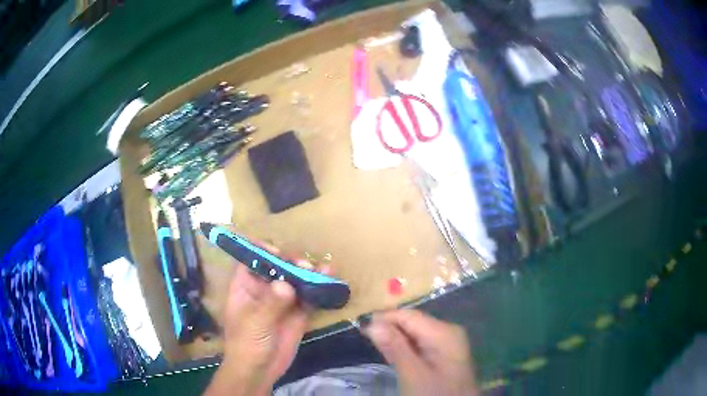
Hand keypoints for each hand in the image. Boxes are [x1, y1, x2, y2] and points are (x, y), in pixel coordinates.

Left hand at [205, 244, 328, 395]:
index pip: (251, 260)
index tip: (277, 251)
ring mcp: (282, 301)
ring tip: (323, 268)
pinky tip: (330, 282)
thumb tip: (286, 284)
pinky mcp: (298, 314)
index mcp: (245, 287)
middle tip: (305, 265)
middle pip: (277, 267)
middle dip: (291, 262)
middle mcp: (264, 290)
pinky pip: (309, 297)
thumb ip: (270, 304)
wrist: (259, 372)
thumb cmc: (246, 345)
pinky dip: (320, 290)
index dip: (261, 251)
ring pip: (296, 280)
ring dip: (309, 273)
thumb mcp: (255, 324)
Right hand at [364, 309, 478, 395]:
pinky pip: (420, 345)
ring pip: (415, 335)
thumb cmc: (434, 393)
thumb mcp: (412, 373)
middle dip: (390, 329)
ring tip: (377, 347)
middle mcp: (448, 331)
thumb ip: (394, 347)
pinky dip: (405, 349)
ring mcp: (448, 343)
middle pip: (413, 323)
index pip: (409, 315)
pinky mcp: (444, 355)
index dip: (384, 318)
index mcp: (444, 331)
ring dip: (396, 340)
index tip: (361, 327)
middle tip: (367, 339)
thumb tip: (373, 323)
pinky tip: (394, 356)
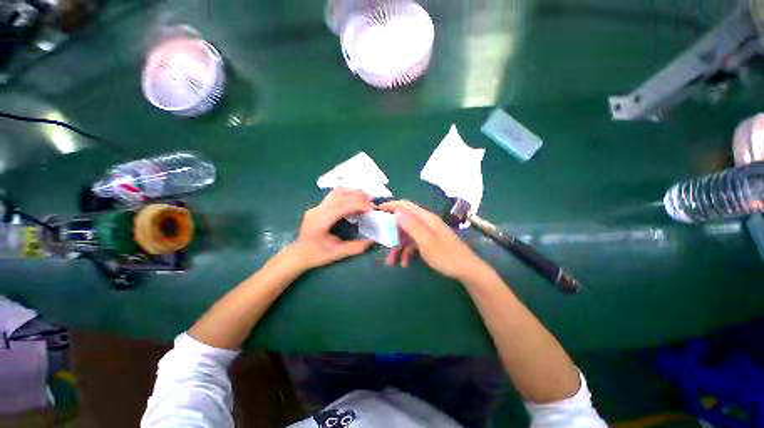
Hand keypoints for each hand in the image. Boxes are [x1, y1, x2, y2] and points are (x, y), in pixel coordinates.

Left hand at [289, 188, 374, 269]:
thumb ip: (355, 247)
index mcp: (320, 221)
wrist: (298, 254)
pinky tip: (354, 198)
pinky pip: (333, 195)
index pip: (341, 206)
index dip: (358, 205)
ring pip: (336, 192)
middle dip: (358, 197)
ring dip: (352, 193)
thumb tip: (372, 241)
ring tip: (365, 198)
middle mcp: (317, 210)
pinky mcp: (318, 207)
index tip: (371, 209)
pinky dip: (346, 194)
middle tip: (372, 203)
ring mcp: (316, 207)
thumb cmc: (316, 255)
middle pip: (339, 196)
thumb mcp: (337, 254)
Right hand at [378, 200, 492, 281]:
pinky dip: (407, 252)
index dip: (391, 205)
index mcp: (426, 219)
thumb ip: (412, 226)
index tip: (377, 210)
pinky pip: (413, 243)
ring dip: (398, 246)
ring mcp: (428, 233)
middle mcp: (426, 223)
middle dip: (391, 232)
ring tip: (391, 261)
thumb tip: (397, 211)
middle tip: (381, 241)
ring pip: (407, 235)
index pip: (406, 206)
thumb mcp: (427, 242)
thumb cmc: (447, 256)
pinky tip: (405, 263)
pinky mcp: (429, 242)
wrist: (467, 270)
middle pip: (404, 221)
=-=-=-=-=
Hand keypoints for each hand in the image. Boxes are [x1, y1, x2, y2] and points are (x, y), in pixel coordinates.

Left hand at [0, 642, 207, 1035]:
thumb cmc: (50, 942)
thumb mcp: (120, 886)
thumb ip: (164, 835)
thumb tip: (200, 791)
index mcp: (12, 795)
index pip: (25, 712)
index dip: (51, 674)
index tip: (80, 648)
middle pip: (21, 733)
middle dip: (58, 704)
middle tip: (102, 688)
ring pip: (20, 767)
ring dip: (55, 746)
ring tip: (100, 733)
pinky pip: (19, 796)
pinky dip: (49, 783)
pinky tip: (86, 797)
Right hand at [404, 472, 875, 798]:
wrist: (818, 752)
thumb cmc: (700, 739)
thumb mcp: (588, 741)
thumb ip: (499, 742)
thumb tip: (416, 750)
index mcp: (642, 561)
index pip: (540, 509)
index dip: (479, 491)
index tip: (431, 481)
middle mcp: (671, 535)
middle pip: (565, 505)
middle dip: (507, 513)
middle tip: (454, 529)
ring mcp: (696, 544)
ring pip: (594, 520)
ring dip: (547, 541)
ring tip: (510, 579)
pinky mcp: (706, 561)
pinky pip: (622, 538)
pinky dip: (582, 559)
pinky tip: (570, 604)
=-=-=-=-=
▶ [Work instruction]:
Please copy the lines above from the line with "middle tip: (102, 688)" up to and including the line with "pinky tip: (570, 604)", exactly as written and with nothing else.

▶ [Reply to the task]:
middle tip: (102, 688)
ring pip: (20, 767)
ring dip: (55, 746)
ring tip: (100, 733)
pinky pip: (19, 796)
pinky dip: (49, 783)
pinky tip: (86, 797)
Right hand at [404, 472, 875, 798]:
wrist: (818, 752)
thumb cmc: (700, 739)
thumb mcp: (588, 741)
thumb ip: (499, 742)
thumb tip: (416, 750)
index mcp: (642, 561)
index pip: (540, 509)
index dip: (479, 491)
index tip: (431, 481)
middle mcp: (671, 535)
middle pip: (565, 505)
middle dip: (507, 513)
middle tip: (454, 529)
ring mcp: (696, 544)
ring pip: (594, 520)
ring dip: (547, 541)
ring tip: (510, 579)
pinky mcp: (706, 561)
pinky pip: (622, 538)
pinky dip: (582, 559)
pinky tip: (570, 604)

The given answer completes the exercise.